Pendant plus de deux semaines, nous, étudiantes et étudiants de l’Ecole Normale Supérieure de Lyon, avons occupé la salle F01, jusqu’à notre évacuation par les forces de l’ordre ce matin — qui ne scelle pas pour autant la fin de la mobilisation. Notre mouvement est né dans le cadre de l’opposition nationale à la Loi Travail. C’est dans le cadre des manifestations contre la Loi El Kohmri et de la Nuit Debout lyonnaise qu’est née l’idée d’ancrer notre mobilisation au sein de notre établissement.
Un humanisme très sélectif
Aujourd’hui l’Ecole Normale Supérieure de Lyon déclare porter des « valeurs d’humanisme et de service public », « s’engager pour une diffusion des connaissances au plus grand nombre et une plus grande égalité des chances ». Elle est pourtant un lieu fermé dont le jardin est entouré de grilles. Il faut le sésame d’un badge pour pénétrer dans ce lieu de savoir dont l’ouverture au grand public reste extrêmement limitée.
Ce que nous dénonçons à travers notre opposition à la Loi Travail et son monde se retrouve aussi dans les couloirs de cette institution publique. L’ENS comme ailleurs, est soumise aux régimes croissants de précarisation, de privatisation et de mise en concurrence des salariés et des employés, à toutes les échelles de sa hiérarchie. Dénoncer ces évolutions sur notre lieu de travail relève pour nous d’un engagement politique à plus large échelle. Economie, politique intérieure et extérieure, environnement : nous avons le sentiment d’assister à une confiscation du pouvoir démocratique par une classe politique indifférente aux revendications de ses citoyens. Face à ce constat, l’occupation, comme à Nuit Debout, est un moyen de se réapproprier un lieu républicain. Nous espérons attirer l’attention de tous, à l’intérieur comme à l’extérieur de l’école, sur des problématiques locales aussi bien que sur les enjeux globaux dont elles dérivent.

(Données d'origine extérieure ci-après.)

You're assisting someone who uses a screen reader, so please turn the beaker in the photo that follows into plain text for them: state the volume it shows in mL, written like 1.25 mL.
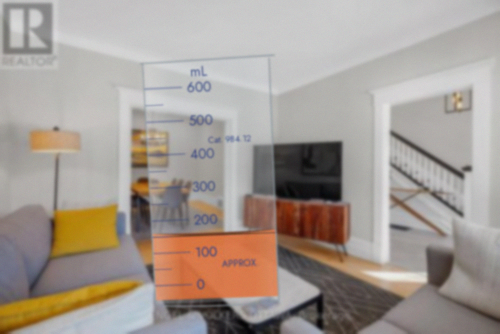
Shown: 150 mL
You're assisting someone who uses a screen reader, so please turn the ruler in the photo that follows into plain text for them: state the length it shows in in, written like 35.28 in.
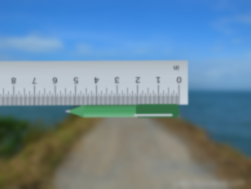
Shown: 5.5 in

L’occupation comme ouverture vers l’autre
Nous avons organisé des petits déjeuners avec le personnel (CROUS, Sécurité, logistique et maintenance), des diffusions de films, des assemblées générales chaque midi, des banquets chaque soir. Nous avons convié les journalistes Serge Halimi et Pierre Rimbert, les géographes Philippe Pelletier et Sarah Mekdjian, le philosophe Jean-Christophe Angault, l’économiste Henri Sterdyniak, les sociologues Bernard Lahire et Antoine Bevort, les écrivains Alain Damasio, Catherine Dufour et Norbert Merjagnan. Nous avons rencontré des militants de la région : un collectif de soutien aux étudiants sans papiers de Lyon, des membres de Jour Debout Vaulx en Velin, des syndicalistes, la Maison de la Mésopotamie (association de soutien à la résistance kurde), des membres de la Caisse de Solidarité Lyonnaise.
Occuper, c’est aller à l’encontre d’une société individualiste en tissant des liens, c’est aussi apprendre à gérer collectivement un espace qui n’est pas seulement un lieu de discussion mais aussi un lieu de vie où nous mangeons, dormons, préparons les actions à venir. Le fait de s’être rendus visibles et disponibles en permanence sur ce lieu permet d’éveiller la curiosité, de produire un échange intense entre des gens qui ne se seraient peut-être jamais rencontrés sans cela et proviennent, de l’informatique au cinéma en passant par les sciences sociales, de tous horizons. Cette expérience nous permet de prendre conscience que la politique est aussi un mode d’existence, où la parole de chaque citoyen doit pouvoir s’exprimer, où la réflexion ne peut se construire que collectivement, et où la participation de chacun à la vie de groupe est nécessaire ; l’occupation est à la fois un moyen de penser la démocratie et de la construire à notre échelle.
La F01 est devenue un lieu politique de débats, de réflexions, d’actions que nous aspirons à préserver. Entre ses murs sont nés des projets et entre autre la volonté de mettre au jour l’état des conditions de travail au sein de l’ENS – moins reluisantes que voudrait le faire croire l’image prestigieuse de l’établissement.
L’administration envoie la police
Le dialogue avec la direction est conflictuel depuis le début de l’occupation, et culmine ce mercredi 11 mai avec l’évacuation de la salle par une trentaine de policiers. Pour autant la mobilisation ne faiblit pas : plusieurs centaines de personnes ont assisté à l’Assemblée générale organisée ce midi dans l’École, et qui s’est ensuivie d’une longue discussion avec l’administration — laquelle a rejeté en bloc tous nos arguments et revendications.
Nous affirmons notre soutien à tous les collectifs en lutte dans ce contexte de mouvement social et notre espoir dans les luttes à venir.